- Born: Ghana
- Other name: Linda Biamah Akwafo
- Occupations: Media Professional, Broadcasting Executive
- Years active: 2025–present
- Known for: Inaugural President of the Network of Women in Broadcasting (NOWIB)
- Title: President, Network of Women in Broadcasting (NOWIB)
- Term: 2025–2028
- Predecessor: Position established
- Board member of: Network of Women in Broadcasting Executive Council

= Maame Biamah Akwafo =

Ghanaian media advocate

Maame Biamah Akwafo (also identified as Linda Biamah Akwafo) is a Ghanaian media professional and broadcasting executive who serves as the President of the Network of Women in Broadcasting (NOWIB), a professional association that is dedicated to the advancement of the role women in Ghana's media industry.

== Career ==
In January 2025, the Network of Women in Broadcasting (NOWIB) announced its Executive Council, which will serve a three-year term from 2025 to 2028. Maame Biamah Akwafo was elected to be the founding President of this organization, which comprises approximately eighty (80) professionals from diverse platforms across Ghana.

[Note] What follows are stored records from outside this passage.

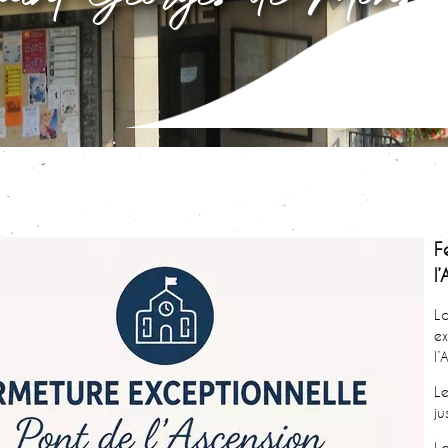
F
l
La
ex
l’
Le
ju
La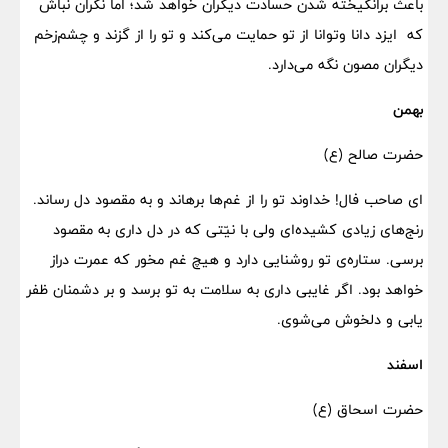
باعث برانگیخته شدن حسادت دیگران خواهد شد؛ اما نگران نباش
که ایزد دانا وتوانا از تو حمایت می‌کند و تو را از گزند و چشم‌زخم
دیگران مصون نگه می‌دارد.
بهمن
حضرت صالح (ع)
ای صاحب فال! خداوند تو را از غم‌ها برهاند و به مقصود دل رساند.
رنج‌های زیادی کشیده‌ای ولی با نیّتی که در دل داری به مقصود
برسی. ستاره‌ی تو روشنایی دارد و هیچ غم مخور که عمرت دراز
خواهد بود. اگر غایبی داری به سلامت به تو برسد و بر دشمنان ظفر
یابی و دلخوش می‌شوی.
اسفند
حضرت اسحاق (ع)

Upon her election, Biamah effectively explained the council's mission, stating, "We are excited to establish our Executive Council, which will help us achieve our goal of creating a supportive ecosystem for the women in broadcasting. We aim to foster a culture of collaboration, growth and mentorship, ultimately paving the way for future generations of women in media". NOWIB operates under the patronage of veteran broadcasters like Nana Yaa Konadu and Nana Yaa Brefo, bringing together experienced media professionals committed to supporting and empowering women in the industry.